People with Parkinson’s are known to have lower levels of alpha-synuclein in their CSF than others. This may be the result of compensatory mechanisms that cells use to sequester toxic soluble alpha-synuclein, studies suggest.
After six months of ambroxol’s use, the concentration of alpha-synuclein in patients’ cerebral spinal fluid rose by 13% (an increase of 50 pg/mL) and beta-glucocerebrosidase protein levels in the CSF by 35% (an increase of 88 ng/mol).
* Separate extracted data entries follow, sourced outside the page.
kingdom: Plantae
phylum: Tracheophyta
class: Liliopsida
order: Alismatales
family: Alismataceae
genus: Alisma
These changes underscored the therapy’s neuroprotective effect, the researchers wrote.
“The increase in total CSF [alpha]-synuclein concentration implies, based on previous in vitro and in vivo data, that ambroxol has also had an association with [alpha]-synuclein metabolism,” they said.
Compared to the beginning of the study and in line with previous research, the increase in alpha-synuclein was accompanied by a 19% decrease in beta-glucocerebrosidase’s enzymatic activity.
Ambroxol’s use also did not “aggravate motor symptoms,” the study reported, and may have helped to ease them in all treated patients (those with and without GBA mutations).
These results suggest that ambroxol can cross the blood-brain barrier and increase beta-glucocerebrosidase levels in tissues, meaning the enzyme may be able to counter the abnormal build-up of alpha-synuclein in the brain of people with Parkinson’s, stopping or slowing it from becoming toxic to brain cells.
“Placebo-controlled clinical trials are needed to examine whether ambroxol therapy is associated with changes in the natural progression of PD [Parkinson’s disease],” the team concluded.
The Cure Parkinson’s Trust also reported on this study and its findings on its website.
“By using a drug which has shown to reduce the build-up of alpha-synuclein, and which also has a long and well-understood safety record, it is hoped that we might have a candidate for long term use that will reduce or even halt the progression of the disease,” the Trust wrote.
Larger trials are necessary, the U.K. group wrote.
“As Ambroxol is already approved as a drug … if a larger trial is successful, this drug would be readily accessible and could be seen as a treatment to slow down Parkinson’s within a short time-frame. This would have a huge impact on the lives of many people living with Parkinson’s today.”